I'm sure there are situations where something like this would be way useful.

But I can't imagine it being an efficient or affordable way of producing potable water in any case where water of almost any sort -- salty, shitty, or contaminated -- is available.

Using a combination of passive solar stills and low-techy gadgets like the ceramic-pot decontaminator would probably be way more affordable.


I would posit that while this machine is no panacea, it may well have its place. Devices like this advance the discussion.

There are undoubtedly as many low-tech solutions as high to the water problem, but as I say about almost everything, "the truth is somewhere in the middle."


An (I think) even better version of this is being developed by Qinetiq in Britain--it's designed for the desert, and for off-grid locations (unlike the Hyflux which is very clearly a first-world office/home/factory device.) Qinetic's vaporator (pardon the Star Wars terminology) claims it should produce 4 liters of water per liter of diesel fuel burned. Unfortunately the Hyflux doesn't give figures for its power-effectiveness, but at 1 L/hr (the best it can do) at 600W/hr (again, its best) and what-looks-like-standard 1500W/L for diesel generators (I may be wrong on this), it'd only give you about 2.5 liters of water per liter of diesel.

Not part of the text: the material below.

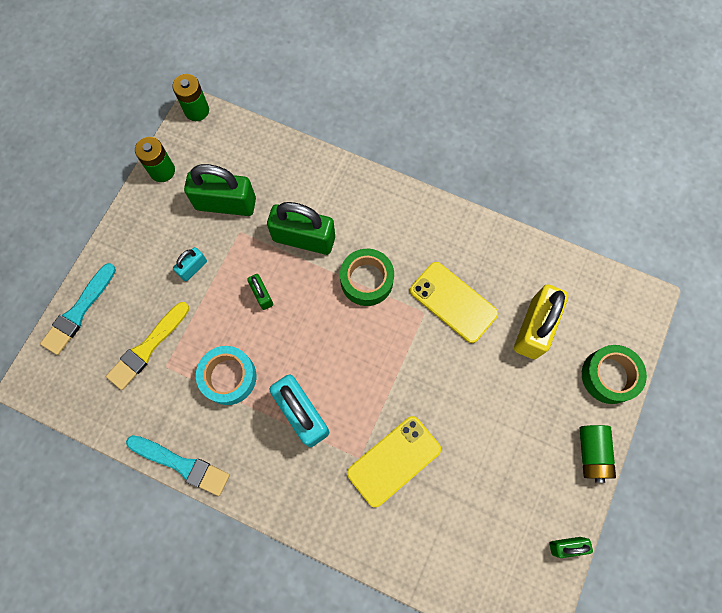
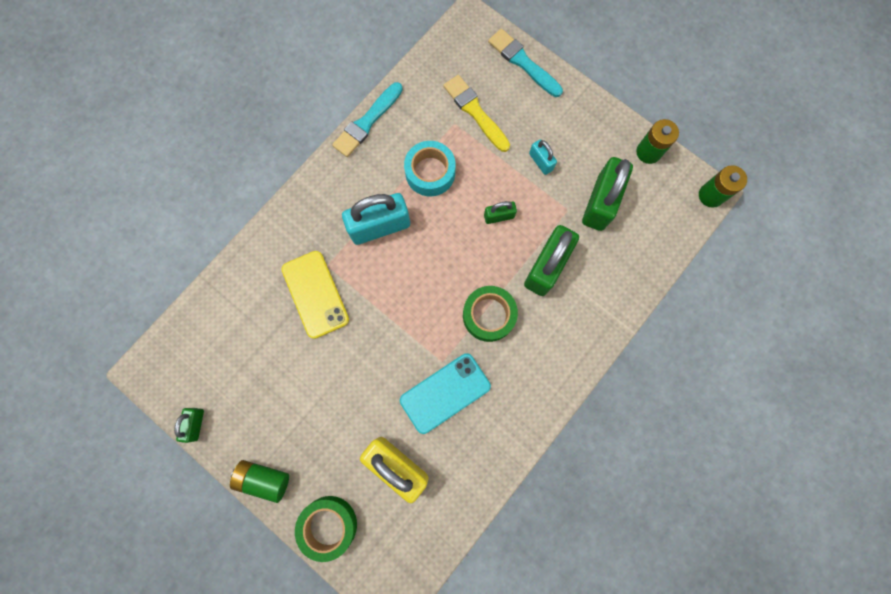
camera: 105 degrees right, 5 degrees up
yellow phone [410,262,498,343] -> turquoise phone [400,354,491,434]

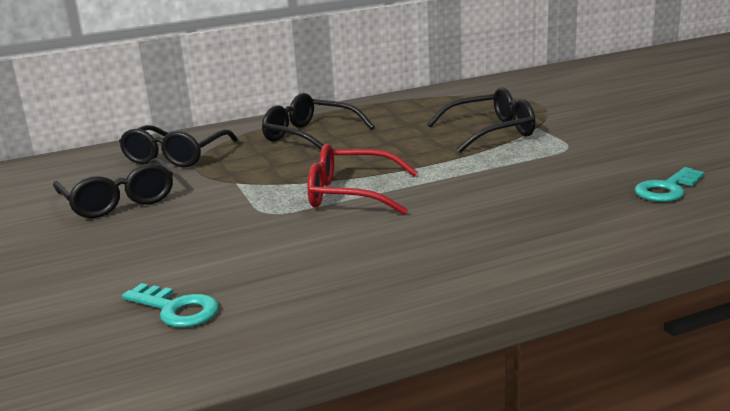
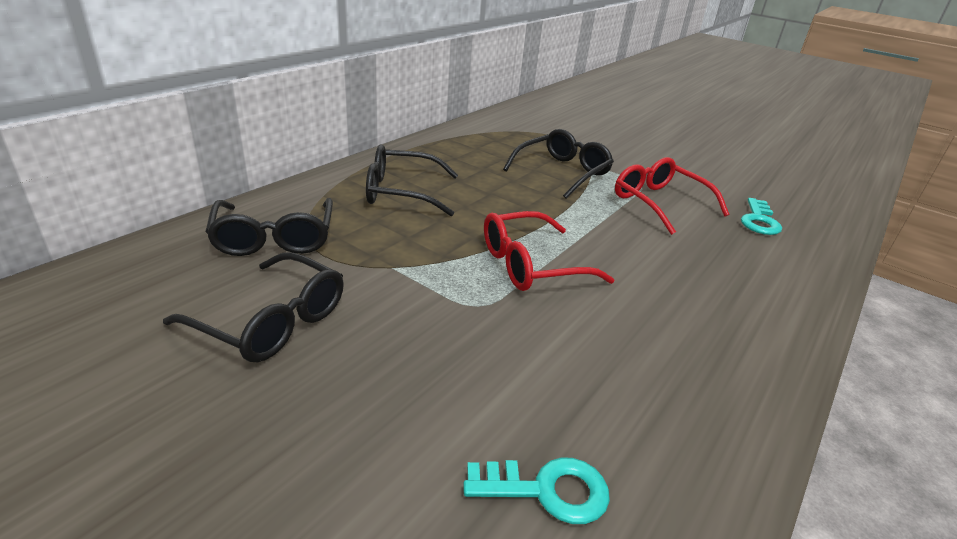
camera: 35 degrees left, 10 degrees up
none -> red glasses [615,157,729,235]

On the other hand, Qinetiq's isn't for sale yet.

But as others've pointed out, a solar still is _much_ cheaper to make, and doesn't burn fuel, so if you're not living in a desert it's the way to go.


A far simpler and cheaper way to give people water is to just give em all those cheap filter straws. Mass production should be able to get the cost of the straws down to 10 cents or less each and each one can filter 50 gallons of water using your own body for all the energy needed. And water sources are almost everywhere they just arnt CLEAN.

Thats water for only .2 cents per gallon wich is a heck of alot cheaper then those ideas.